DOCUMENT PASSAGE Block Start
Don’t have the thought, “I hope she doesn’t embarrass me.”, “I hope she likes me.”, “I don’t
really wanna interrupt her.” If you have those thoughts then you’re probably screwed.

If you have the thought, “Wow! This is going to be fun.” You are probably going to do a little
better.

Step 1 - The Opener.


That is the most adorable yet troublemaking look. Like you look so sweet until…

“I’ve heard that before. Everybody says that.” - Shit test. Response: “Well there’s this really
nerdy phrase. I’m going to share it with you now that you said that. It goes the first time
someone calls you a horse you punch them in the face. The second time someone calls you
that you call them a jerk. The third time someone calls you a horse maybe it’s time for you to
start shopping for a saddle.

Tell me what you really think. Like don’t hold back. Please.

Maybe I believe you.

You’re very confident. I don’t know confident or arrogant. I’m going to say confident.

You just became a little more shady and more interesting to me.

You like you know how to smile your way out of trouble.

Girls in Groups - “Hey, you guys look like fun.” “How do you guys all know each other?”

If she’s walking slow you could probably try stopping her. If she’s walking fast you should
probably walk with her.

Other guys. It could be her boyfriend. But it could be her brother or her gay best friend. Be
social at first then ask the GIRL, “How do guys all know each other?” If it’s the boyfriend.
Congratulate and move on.

I nearly introduced myself by stepping on your foot, how do feel about that? I like to impose
myself on the interaction very quickly. You should take a quarter of a step this way and we’ll be
all good. Like you come here. We’re going to feng shui this shit, ready? I think in general with all
of us let’s not take things too far. Let’s just take things very slow and I’m very shy so. I’m Harry,
nice to meet you. You guys are fun. Ish. so far. I don’t wanna make gross generalisations that
might later be proven false. It is what it is. You know what the full thought out version of that, is
thus far based on the extremely limited interaction I’ve had with you and my general perception
based on inherent stereotypes based on your entire end carriage. You seem like you potentially
could be relatively cooler than the average chicks.
We might get along. If not we’ll bore each other and it will be over in 5 minutes.

Step 2 - Once she reacts positively then qualify her.


I adore the sunglasses I don’t even know what to say. I’m sorry I’m just going to have to go
straight with who are you? You're obviously not from the city. You’re a tourist? Is it just you?
I’m with a group but I…
So you were like fuck the group, I’m going to do my own thing? I admire your independence.
Well I’m going there regardless and we’ll walk in the same direction, so would you like to join me
for the conversation for a second? Alright come with me.
DOCUMENT PASSAGE Block End
DATA SHOWN Block Start
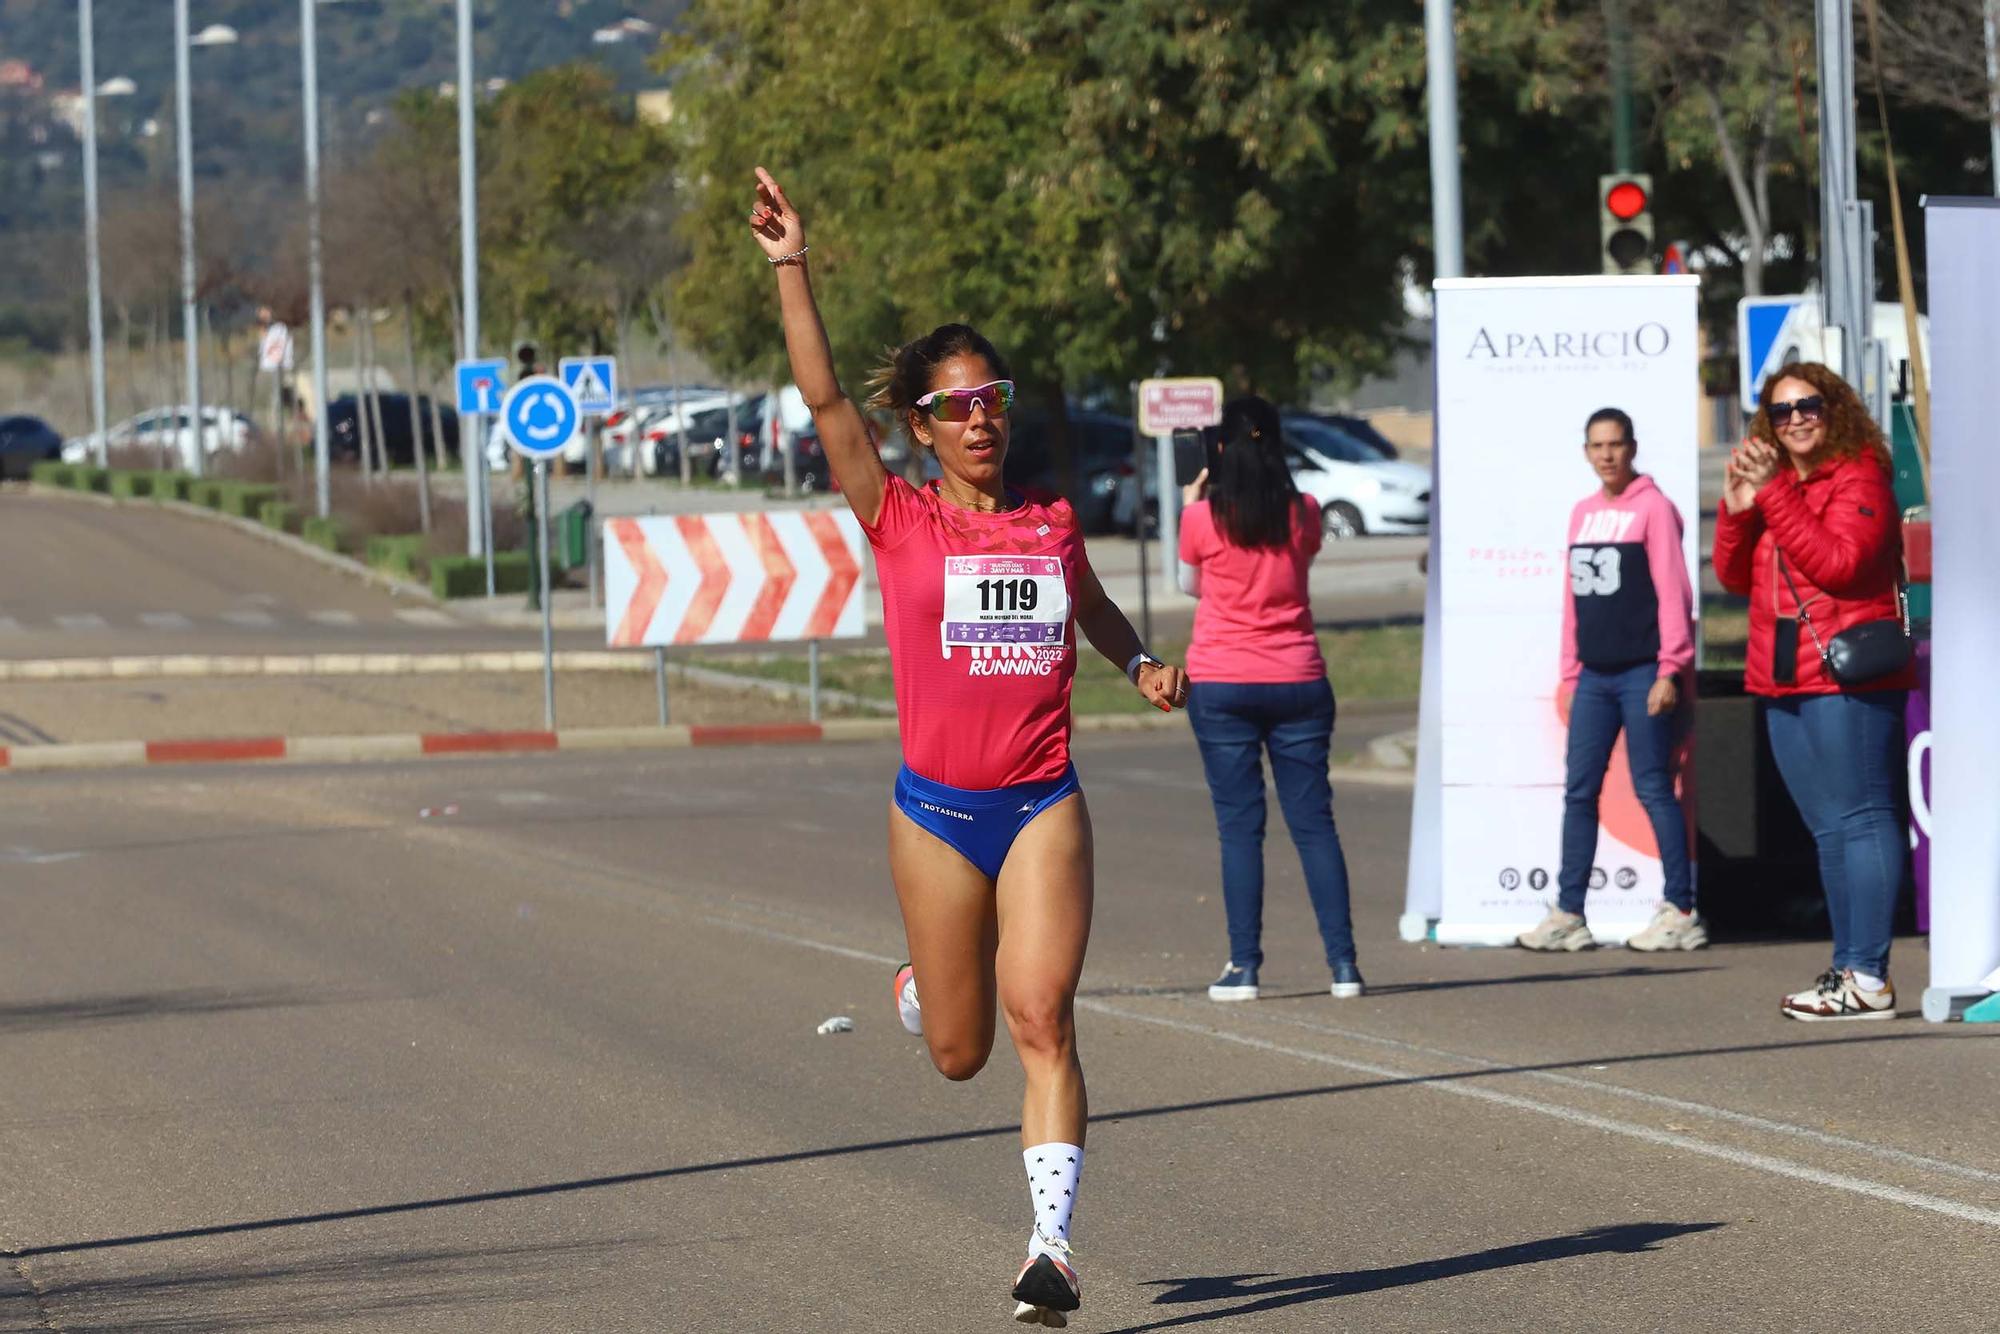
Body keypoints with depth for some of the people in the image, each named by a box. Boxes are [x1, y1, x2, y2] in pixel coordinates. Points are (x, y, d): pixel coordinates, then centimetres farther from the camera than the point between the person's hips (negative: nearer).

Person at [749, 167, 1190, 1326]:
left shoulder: (1053, 523, 7)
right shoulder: (898, 521, -1)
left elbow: (1097, 614, 27)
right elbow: (826, 397, -12)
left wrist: (1144, 665, 8)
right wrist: (791, 267, -19)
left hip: (1044, 802, 1)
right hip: (938, 806, -1)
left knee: (1042, 1015, -15)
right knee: (960, 1053, 9)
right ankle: (926, 985, 47)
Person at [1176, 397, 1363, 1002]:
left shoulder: (1202, 518, -6)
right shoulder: (1304, 513, -1)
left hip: (1221, 685, -2)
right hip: (1296, 681, 2)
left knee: (1238, 825, 1)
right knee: (1313, 822, 5)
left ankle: (1244, 967, -1)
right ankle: (1342, 963, 2)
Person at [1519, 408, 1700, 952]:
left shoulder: (1653, 508, -5)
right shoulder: (1583, 513, 15)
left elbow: (1673, 591, -10)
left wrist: (1670, 669, -15)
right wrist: (1569, 674, 14)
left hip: (1643, 675, -7)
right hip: (1594, 677, 7)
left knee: (1654, 789, -5)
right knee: (1580, 790, 5)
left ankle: (1681, 913, 0)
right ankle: (1568, 915, 7)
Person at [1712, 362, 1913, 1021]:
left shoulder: (1858, 478, -5)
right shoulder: (1774, 482, 18)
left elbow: (1838, 564, -20)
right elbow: (1735, 577, 12)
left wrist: (1775, 494, -20)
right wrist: (1736, 511, -5)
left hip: (1847, 677, -9)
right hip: (1786, 682, 9)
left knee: (1860, 819, -10)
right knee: (1829, 830, 11)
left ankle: (1868, 978, -14)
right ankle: (1847, 967, 15)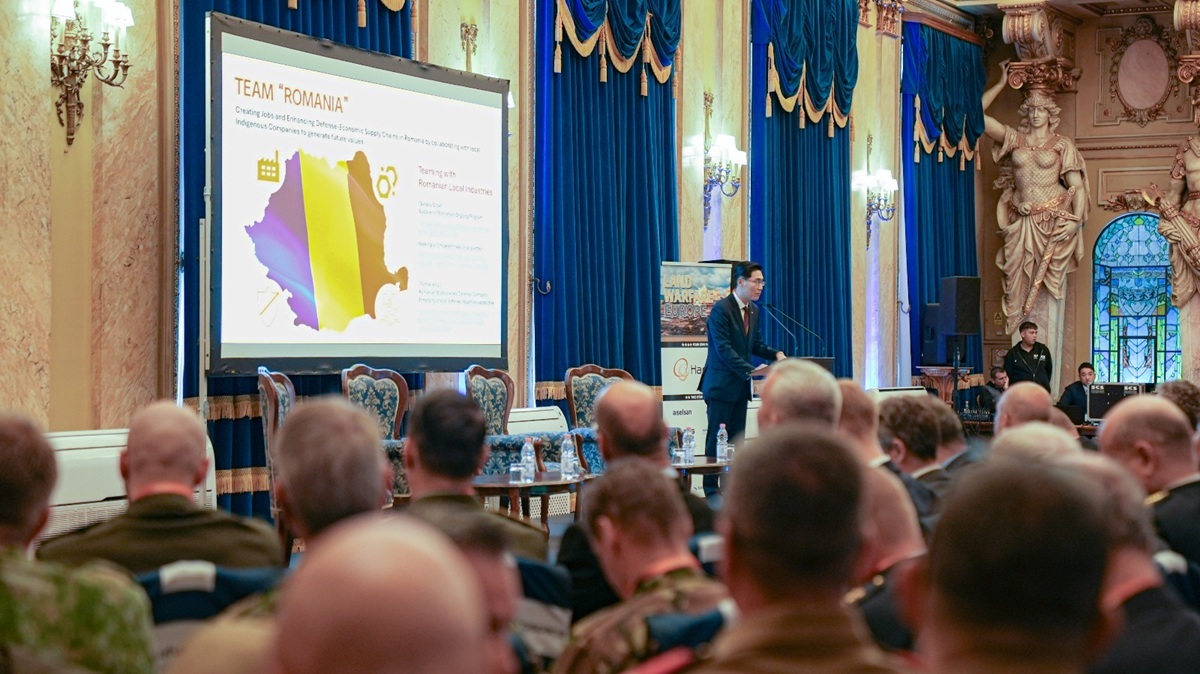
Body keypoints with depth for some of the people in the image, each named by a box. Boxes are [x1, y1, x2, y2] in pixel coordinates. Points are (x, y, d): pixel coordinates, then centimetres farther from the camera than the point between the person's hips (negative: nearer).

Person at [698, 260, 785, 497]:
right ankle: (711, 489, 4)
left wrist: (775, 354, -3)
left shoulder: (753, 310, 11)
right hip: (721, 384, -8)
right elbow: (723, 349, -20)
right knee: (717, 438, -2)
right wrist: (750, 371, -26)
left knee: (737, 438, 8)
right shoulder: (721, 309, -14)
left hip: (741, 385, 8)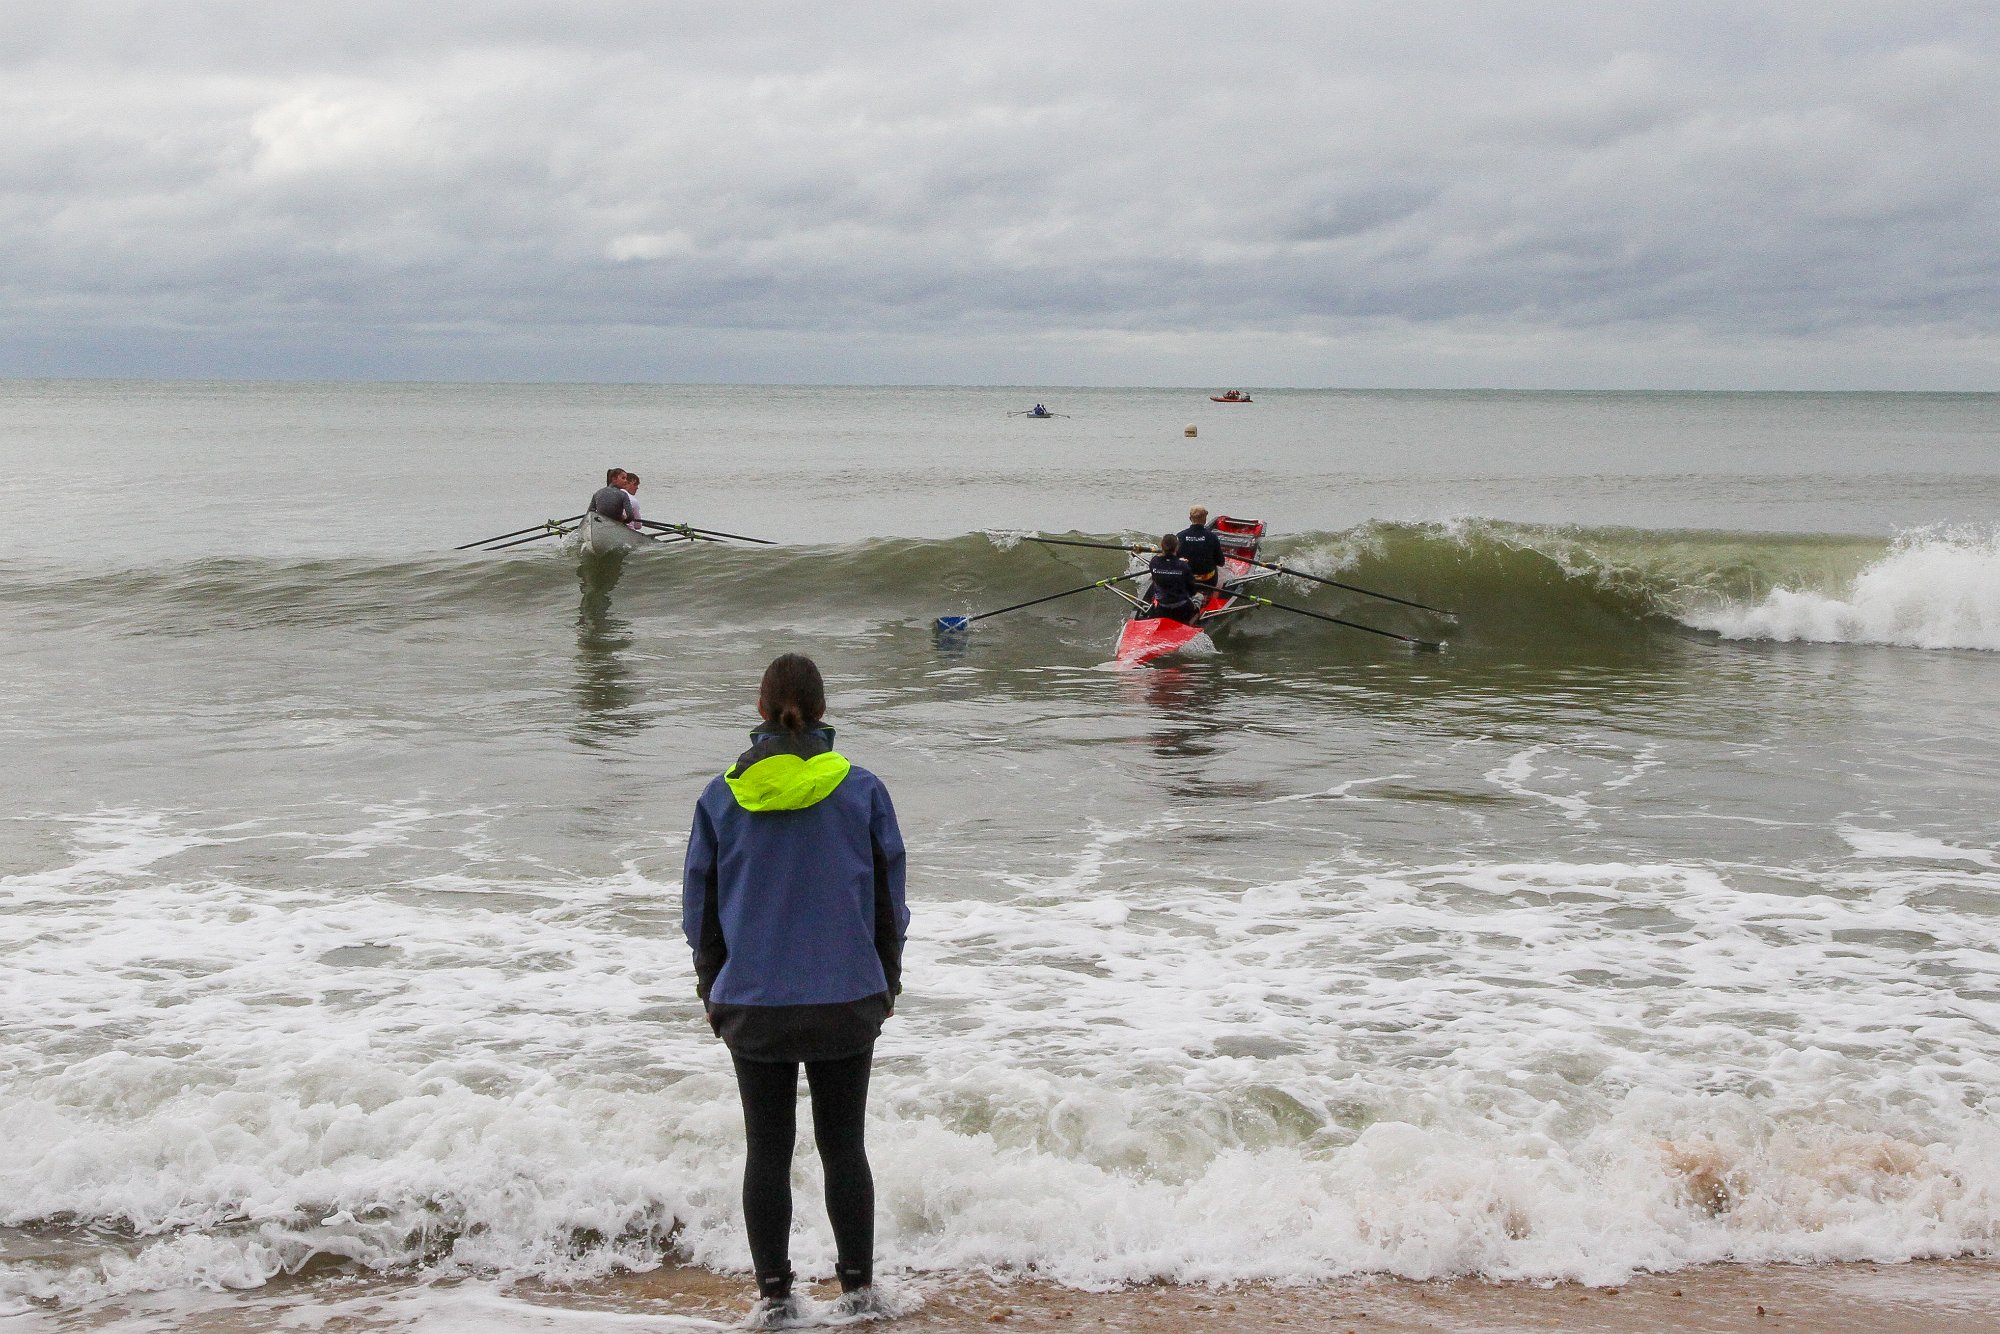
DATA SHOWN Block End
* [EXERCISE 1]: In the approach guide, what should you do if she is walking fast?
* [EXERCISE 2]: Reproduce word for word the stretch of the approach guide from "Well I’m going" through "come with me.".

* [ANSWER 1]: Walk with her.

* [ANSWER 2]:
Well I’m going there regardless and we’ll walk in the same direction, so would you like to join me
for the conversation for a second? Alright come with me.